“This album chronicles a battle with anxiety and depression and conquering it to the best of my ability. I’d say everything I write is a reflection of myself, but this album was particularly candid and soul-bearing:”
Maybe I’m just tuned into it a lot more, but a lot more people are getting comfortable with being raw these days. And this album takes you into the thick of the disruption disrupting, of catalytic topsy-turvy, grooveable tempo that finds its pocket in your unique rhythm and your individual expression. Man, I’m digging the talent that’s creating pockets of moments of allowing themselves to be discoverable in this day and this day age. Howard runs no risk of sounding like a broken record because it’s his story and the story of every man. WOW, Campus Flash Back.
“I just want people to hear it (whether they love or hate it) and draw some form of comfort or understanding from it and find a part of themselves in it if possible.” rolls off his tongue as a matter of fact.
And here’s where my inner psychologist unravels at the plethora between madness and insanity. And our talent to numb ourselves into oblivion. This isn’t your classical fairy tale. It’s not a blasphemy spewing of anger; it’s something that lives under the skin. Between the human and inhumane. The Soul and the Soulless. But if you don’t like tripping yourself over deep lyrical contortions, you’ll be glad to know it’s utterly funkable grooves that get those fingers drumming, and your body shape shifting without you even knowing it.
“Although these songs do speak for themselves, I would like to explain them briefly to be a little less cryptic. I wrote almost all of these in Copenhagen, Denmark when I was living there from 2013-2014. It was a challenging, beautiful, educational, terrifying and astonishing time in my life. I formed closer relationships with family and friends back home and also met some incredible people abroad. Each and every one of these people had a major part in helping me survive some crippling anxiety and depression, and thus, this album was born. A response. An echo. A reaction. A strong middle finger to the negative and an embrace to what gives me peace inside.”
A Philadelphia transplant by way of Pittsburgh, Howard Louis comes armed with powerful vocals and a piano. He fuses sounds of rock, alternative, pop, and even flavors of show tunes in his catalog of songs. Louis’s brutally honest lyrics are perceptive, biting, self-deprecating, and naked. All of these qualities are crafted over melodic soundscapes that are sometimes dark, sometimes quirky, and sometimes raw and beautiful.

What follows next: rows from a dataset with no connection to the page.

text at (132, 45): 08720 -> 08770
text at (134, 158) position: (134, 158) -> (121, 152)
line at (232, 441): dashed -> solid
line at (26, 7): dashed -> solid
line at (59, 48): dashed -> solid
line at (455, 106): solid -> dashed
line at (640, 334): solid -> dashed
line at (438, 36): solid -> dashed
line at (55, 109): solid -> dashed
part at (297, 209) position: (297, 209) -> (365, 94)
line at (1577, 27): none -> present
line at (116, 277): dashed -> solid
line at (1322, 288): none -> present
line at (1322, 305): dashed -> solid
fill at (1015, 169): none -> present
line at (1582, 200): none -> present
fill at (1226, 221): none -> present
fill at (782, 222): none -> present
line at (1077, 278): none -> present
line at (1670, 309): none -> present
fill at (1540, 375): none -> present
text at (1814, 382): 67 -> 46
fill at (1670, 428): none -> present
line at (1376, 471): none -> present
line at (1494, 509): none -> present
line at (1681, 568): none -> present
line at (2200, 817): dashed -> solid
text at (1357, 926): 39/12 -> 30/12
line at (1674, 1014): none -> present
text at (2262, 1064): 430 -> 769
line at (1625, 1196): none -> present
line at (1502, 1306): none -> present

Louis released his last full-length album, Cutting Cords, in July 2010. Special shows promoting the album were done in Philadelphia throughout the following year. 2012 introduced The Dark Hour, a 3-song EP released track by track throughout the year. At the end of 2012, Howard performed a tribute to the great Tom Waits in Philadelphia.
And then this happened:
The Album has a pretty interesting story in itself.
“It’s a play on the expression by a poet named Omar Khayyám:, “the moving finger writes; and, having writ, moves on.” I liked the idea of seeing myself being hurt (or, stung) and then moving on. As it usually does. I was attracted to metaphors while writing this record.” he shares.
BOOM! I think you nailed that one Howard! Of course, he is referring to the album name which is Having Stung Moves On. He explains it as a social commentary of “conquering a pretty dark self-journey and gaining strength from it.”
After all, we all have that shadow that we can’t get away from. We could share cute videos of a girl trying to outrun her shadow, but there are lessons to be learned in the thick of things. Or as Kelly would say ” what doesn’t kill you makes you stronger.”
What I appreciate about this is the gentleness with which he cups the darkness. Ever so delicately he unravels the layers only to take you as far as you are willing to go. It’s not hate, and wounding, it’s just giving voice to hey this is a real feeling …
And yes, it has it’s pretty light moments too.
“I grew up listening to musicians express themselves through their lyrics. I realized soon that I was supposed to be doing the same thing and that it was in my blood.” he admits.
And you can tell. One word is bubbling up. And that’s effortless. Like the songs just wrote themselves. And there’s something inescapable to be said about that.
Favorite tracks – are you going to do this to me? How is this for a first listening – every song gets a nod. A rare treat for an album. But maybe not so much for a story weaver. Yes, not a storyteller, a weaver. A weaver of cords.
And the other thing, the classic vibe of the dark side sounds heavy and full throttle. With a lot of screaming .This feels stripped down to just what’s needed, and then a treat. It’s not acoustic, but it feels like it.